Ha'dar a various reading of two Heb. names. SEE ETS-HADAR.
1. CHADAR'(חֲדִר, perhaps chamber; Sept. Χοδδάν; Vulg. Hadar), a son of Ishmael (Ge 25:15); written in 1Ch 1:30, Chadad'(חֲדִד, Χονδάν, Hadad); but Gesenius supposes the former to be the true reading of the name. It has not been identified, in a satisfactory way, with the appellation of any tribe or place in Arabia, or on the Syrian frontier; but names identical with, or very closely resembling it, are not uncommon in those parts, and may contain traces of the Ishmaelitish tribe sprung from Hadar.
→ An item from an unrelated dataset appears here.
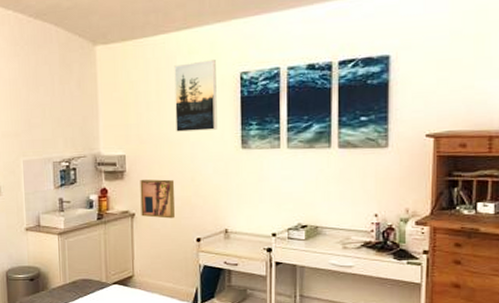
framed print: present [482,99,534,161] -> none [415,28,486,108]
The mountain Hadad, belonging to Teyma, SEE TEMA. on the borders of the Syrian desert, north of el-Medineh, is perhaps the most likely to be correctly identified with the ancient dwellings of this tribe; it stands among a group of names of the sons of Ishmael, containing Dumah, Kedar, and Temna. SEE HADAD, 2.
2. HADAR'(הֲדִר, perh. ornament; Sept. Α᾿ράδ v.r. Α᾿ράθ; Vulg. Adua), one of the Edomitish kings, successor of Baal-Hanan ben-Achbor (Ge 36:39); and, if we may so understand the statement of ver. 31, about contemporary with Saul. The name of his city, and the name and genealogy of his wife, are given. In the parallel list in 1 Chronicles 1, he appears as HADAD. We know from another source (1Ki 11:14, etc.) that 'Hadad was one of the names of the royal family of Edom. Indeed, it occurs in this very list (Ge 36:35). SEE HADAD, 4.